→ **Görev 1**
Okuma metnine göre 250-300 yıl kullanılabilecek barajlar neden 50 yılda devre dışı kalabiliyor? Bir ile üç cümle arasında açıklayın.

→ **Okuma metni**
• • • •

Yuvarlakçay’a Hes istemiyoruz

____________________________________________________________________

İnsanoğlu geçmişini geleceğini düşünmeden üremeye, tavşanlar gibi çoğalmaya devam ediyor. Tabi yeni gelenlere de insanca yaşam ortamı sağlama amacı gereği sürekli yatırım sürekli bir şeyler yapılması gerekiyor. Mesela günlük hayatımızda en çok kullandığımız enerji türü elektrik enerjisini üretmek için devamlı olarak yeni santraller kuruluyor nükleer enerji santralleri planlanıyor, tartışılıyor vs. Tabi bunlar da ne yazık ki istense de istenmese de doğaya zarar vermeden yapılmıyor. Böyle bir santrali bölgesinde istemeyen bir halk da Yuvarlakçay’ı korumak için uğraşıyor. Hatta sitelerinde şöyle bir şey de gördüm, çok iyi bir slogan; “Yuvarlakçay geçilemez.

Elektrik santralleri arasında ilkokulda bize benimsetilen en iyi santraller hidroelektrik santralleriydi. Termik santraller kömür yakar, duman çıkarırdı. Nükleer santrallerde nükleer maddeler yanar, atıkları radyasyon yayar ve bu yüzden tehlikeli idiler. Halbuki hidroelektrik santralleri su ve güneş gibi yenilenebilir kaynaklar sayesinde çalıştıklarından hem doğaya zarar vermemekteydiler, hem de yenilenebilir enerji ile çalıştıklarından çok daha uzun yıllar kullanılabilirlerdi…

Biz büyüdükçe işin öyle olmadığı ortaya çıkmaya başladı. Barajların çok geniş alan kaplayan verimli toprakları sular altında bırakabildiğini öğrendik. Hasankeyf vs. dünya mirası sayabileceğimiz yerlerin çevreye/insana saygısız, güç ve para hırsı içinde boğulan birileri sayesinde sularca yutulabileceğini gördük. Burada yaşayan halkın cebine iki kuruş para verilerek şehirlere kovulduğunu gördük. Ha bir de baktık ülkemiz erozyon bölgesi, her yıl bir Kıbrıs adası kadar toprağı denizlere taşıyor nehirlerimiz. Ne oldu, bu toprak barajlarımızda birikmeye başladı, onların ömürlerini kısaltmaya başladı. 250 – 300 yıl kullanılabilecek barajlar bu nedenden dolayı 50 yılda devre dışı kalabiliyormuş bunu öğrendik. Sonuç olarak şu an biliyoruz ki hidroelektrik santralleri de hiç masum enerji üretim yöntemi değiller.

• • • •

→ **Veri satırları**
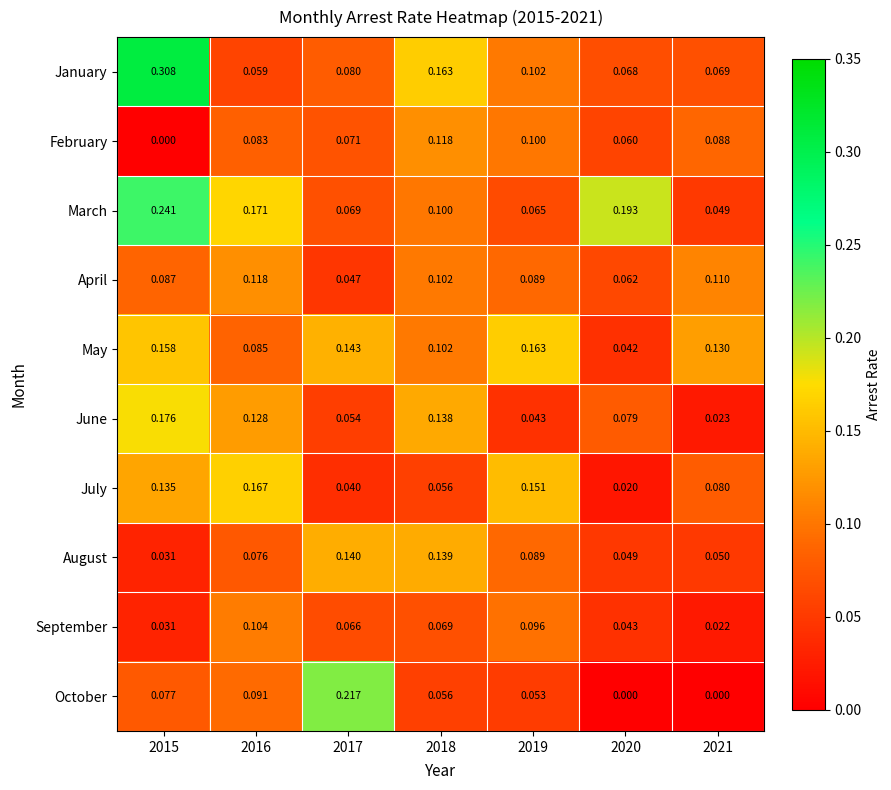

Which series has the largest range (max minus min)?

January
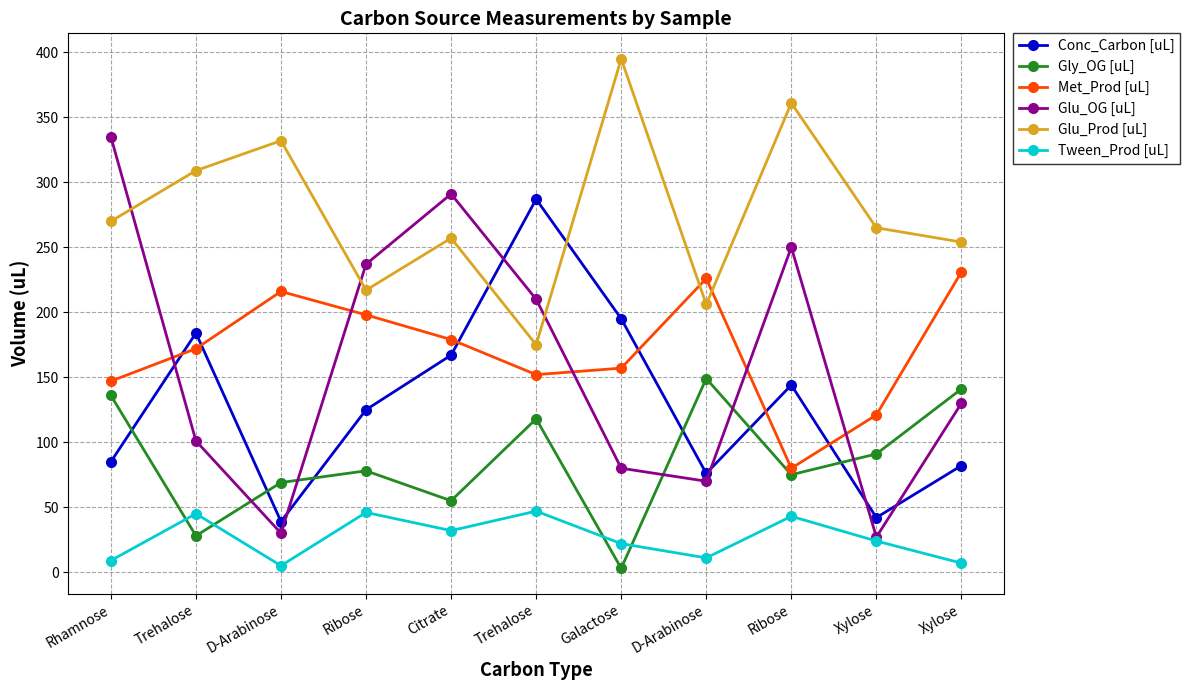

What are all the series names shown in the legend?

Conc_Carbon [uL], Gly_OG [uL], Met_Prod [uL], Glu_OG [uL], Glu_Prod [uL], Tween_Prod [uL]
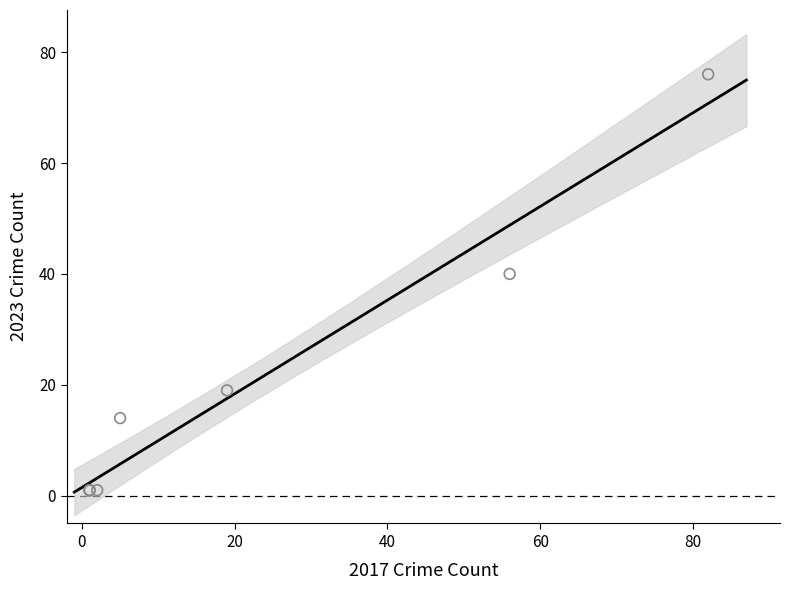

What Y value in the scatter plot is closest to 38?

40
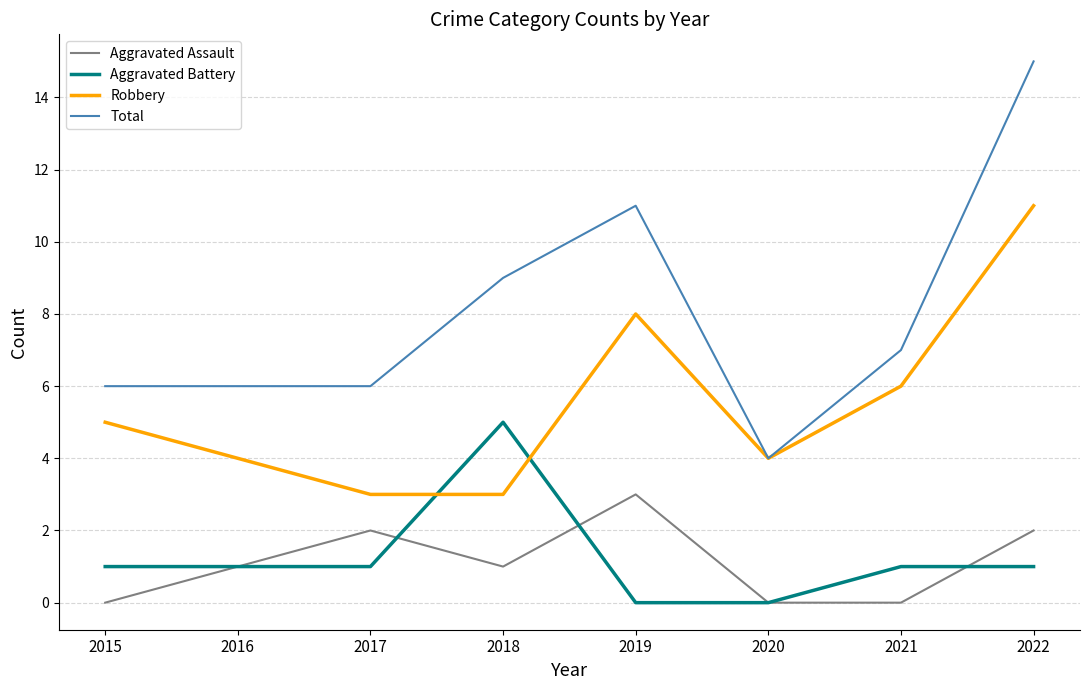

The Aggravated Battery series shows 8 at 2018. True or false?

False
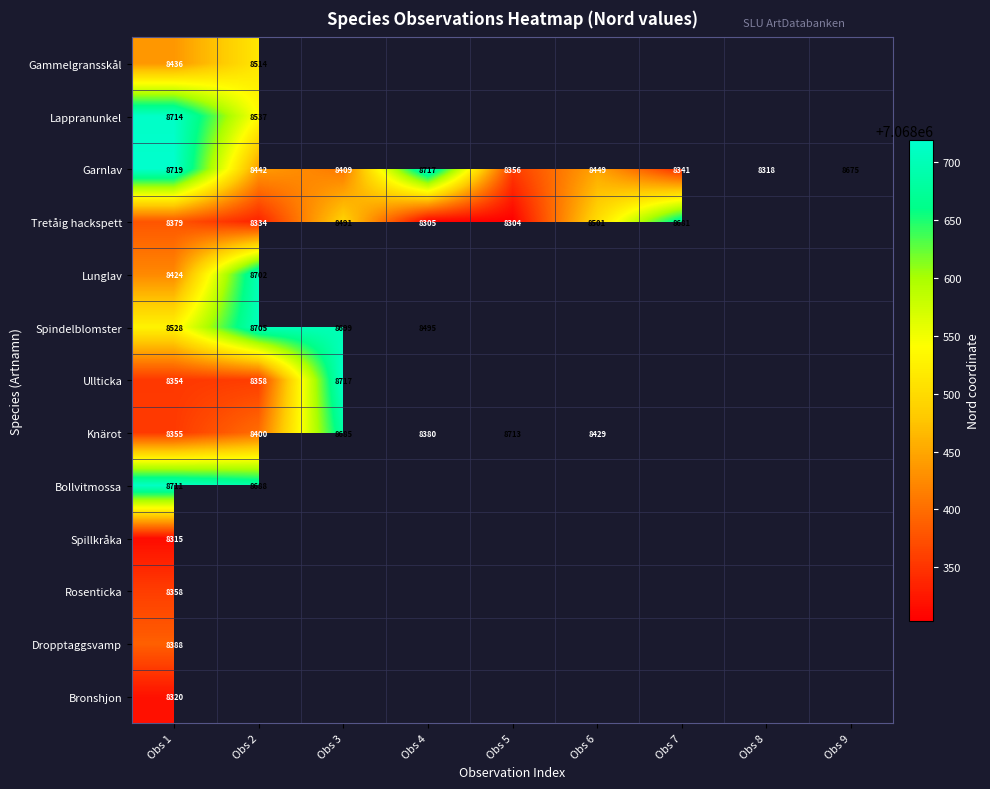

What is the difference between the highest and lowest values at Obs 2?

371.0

• • • •

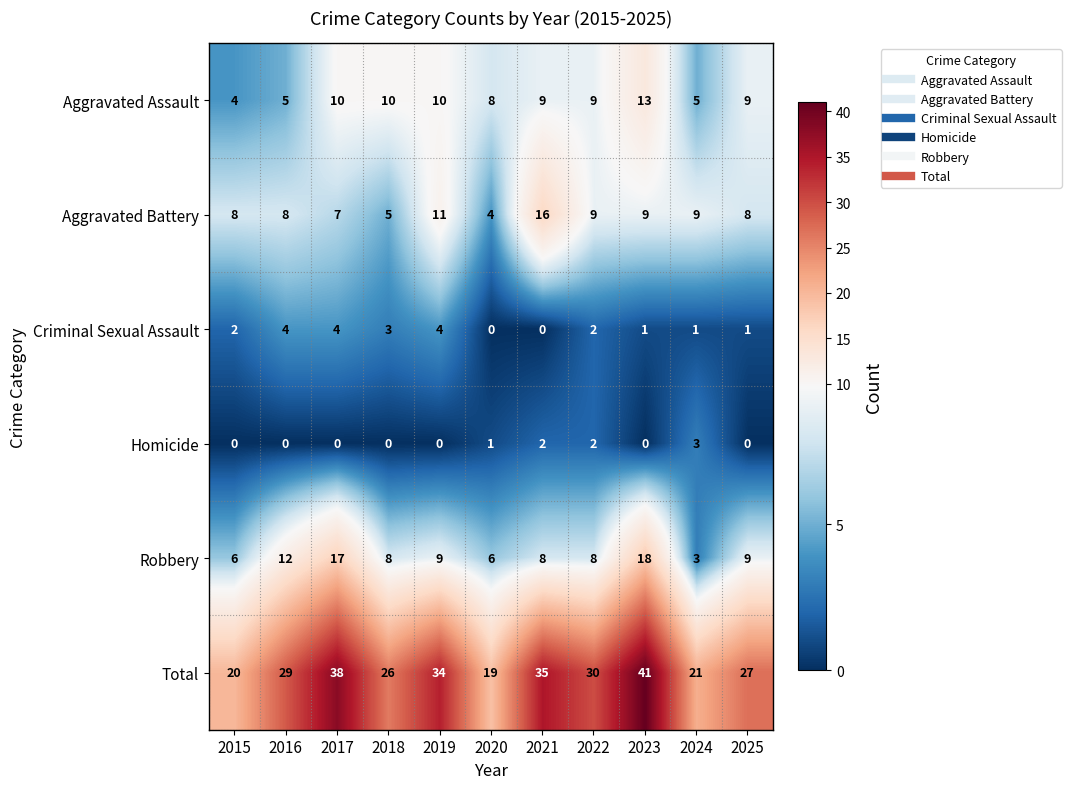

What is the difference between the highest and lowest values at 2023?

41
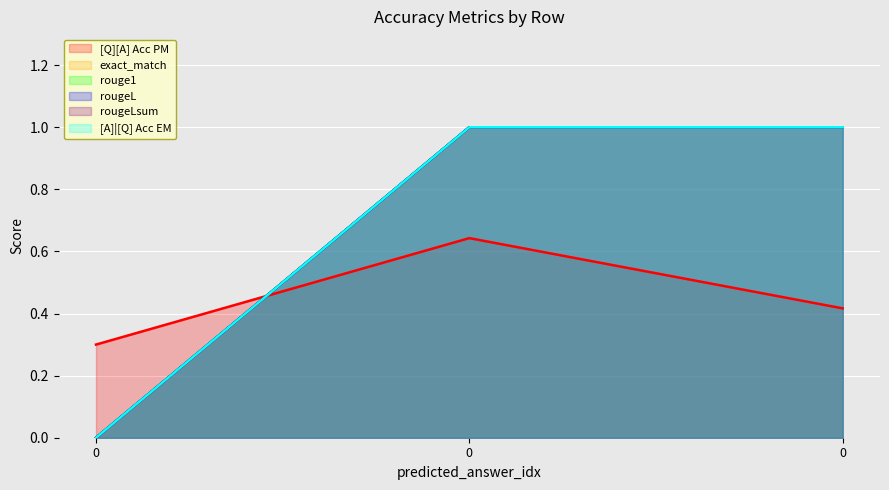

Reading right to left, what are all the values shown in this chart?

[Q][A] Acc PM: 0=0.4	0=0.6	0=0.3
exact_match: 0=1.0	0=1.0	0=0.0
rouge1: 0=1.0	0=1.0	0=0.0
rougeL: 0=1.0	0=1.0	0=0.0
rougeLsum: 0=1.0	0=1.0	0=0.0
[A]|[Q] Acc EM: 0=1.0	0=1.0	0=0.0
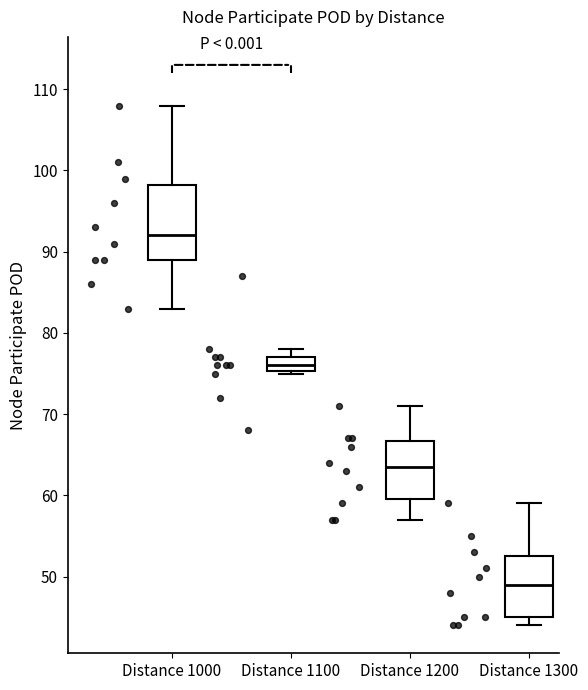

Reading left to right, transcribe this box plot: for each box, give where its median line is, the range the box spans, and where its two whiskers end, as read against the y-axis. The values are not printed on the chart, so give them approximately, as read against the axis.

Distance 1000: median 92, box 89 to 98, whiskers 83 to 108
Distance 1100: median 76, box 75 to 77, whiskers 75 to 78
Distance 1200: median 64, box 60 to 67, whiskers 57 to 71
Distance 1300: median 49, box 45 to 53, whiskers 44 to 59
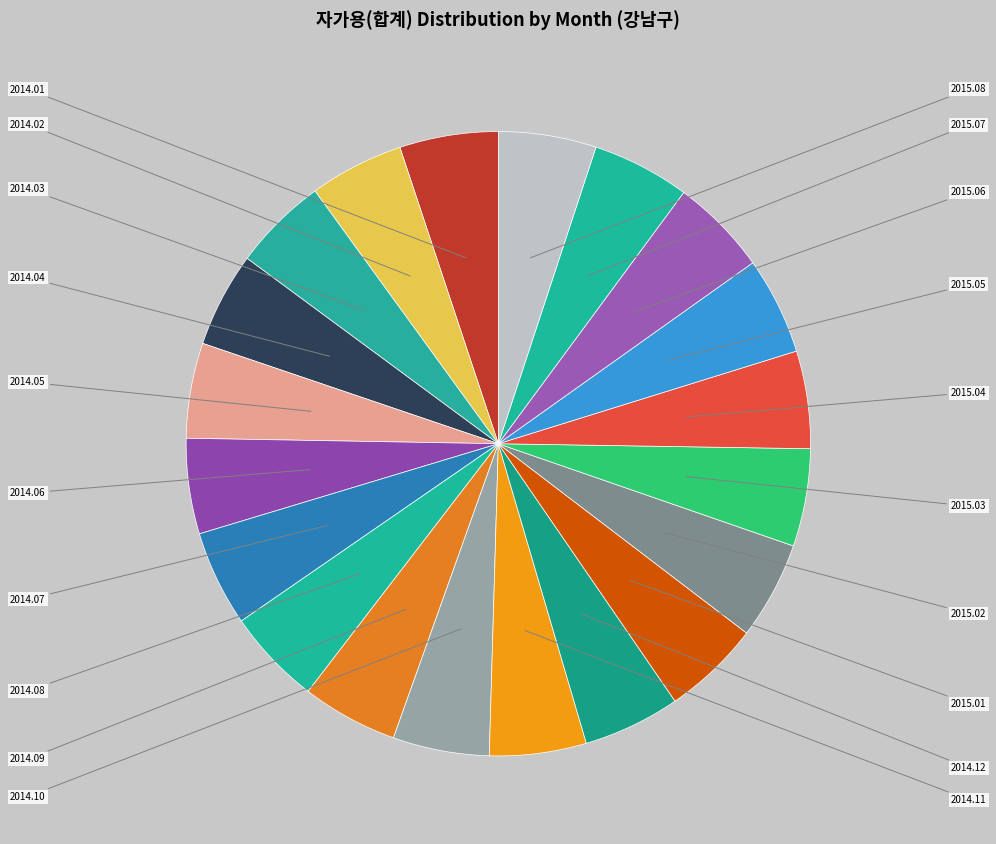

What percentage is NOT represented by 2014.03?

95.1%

• • • •

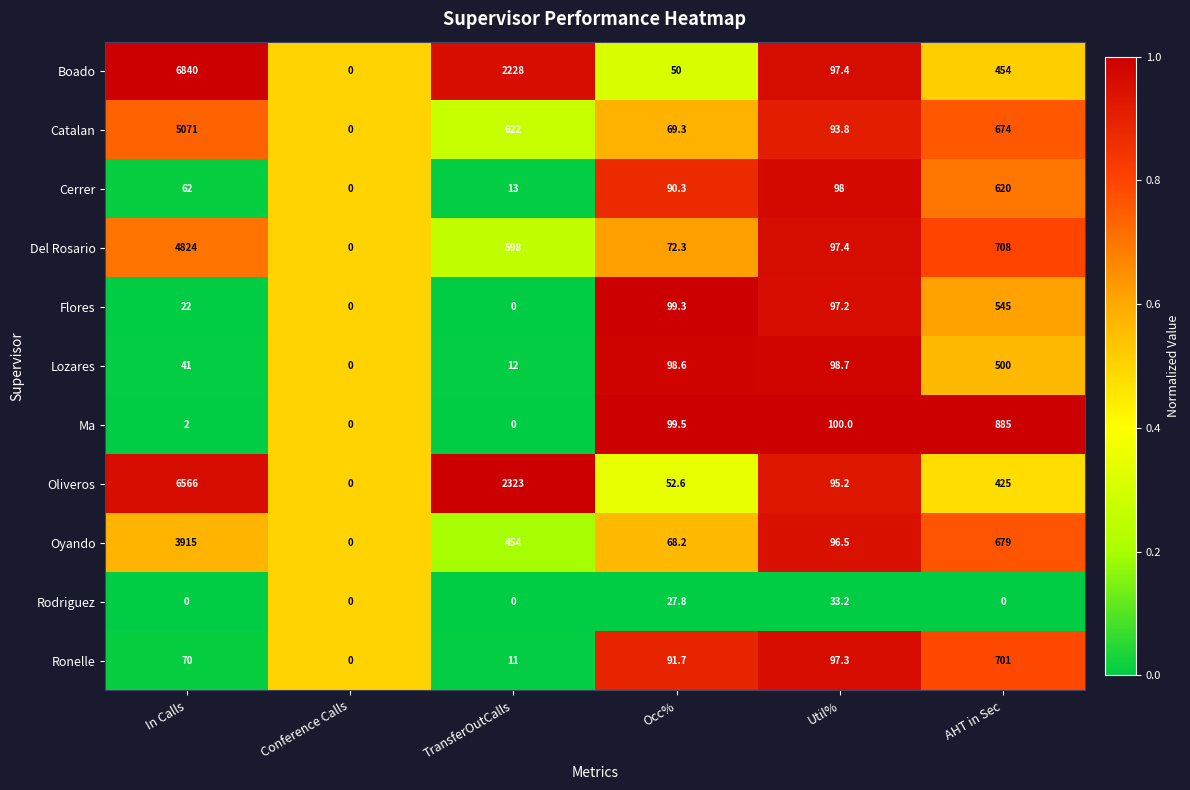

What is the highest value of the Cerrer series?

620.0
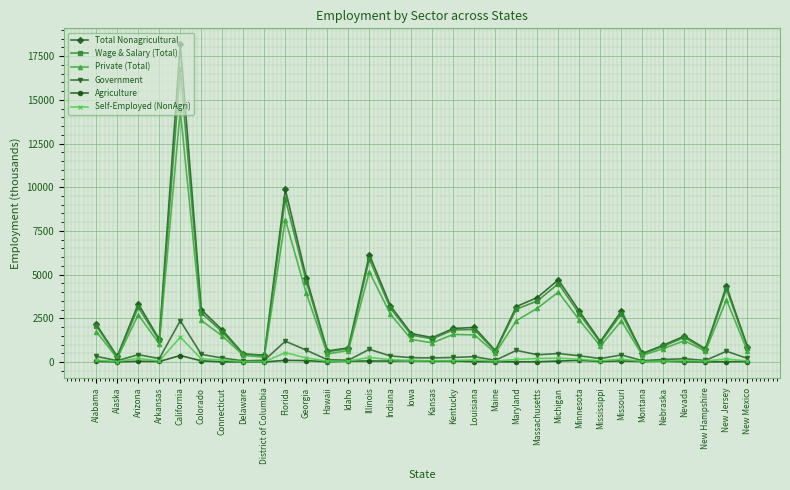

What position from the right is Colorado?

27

• • • •

→ **Görev 2**
Satırlarda "Conc_Carbon [uL], Gly_OG" geçen satırdan başlayıp "values at Obs 2?" geçen satıra kadar inen her şeyi, iki uç da dahil, hiç değiştirmeden yazdırın. Resimleri yanıta almayın.

→ **Yanıt 1**
Ülke bir erozyon bölgesi olduğundan nehirler her yıl bir Kıbrıs adası kadar toprağı denizlere taşıyor. Bu toprak barajlarda birikiyor ve barajların ömrünü kısaltıyor. Bu yüzden 250-300 yıl kullanılabilecek barajlar 50 yılda devre dışı kalabiliyor.

→ **Yanıt 2**
Conc_Carbon [uL], Gly_OG [uL], Met_Prod [uL], Glu_OG [uL], Glu_Prod [uL], Tween_Prod [uL]

What Y value in the scatter plot is closest to 38?

40

The Aggravated Battery series shows 8 at 2018. True or false?

False

What is the difference between the highest and lowest values at Obs 2?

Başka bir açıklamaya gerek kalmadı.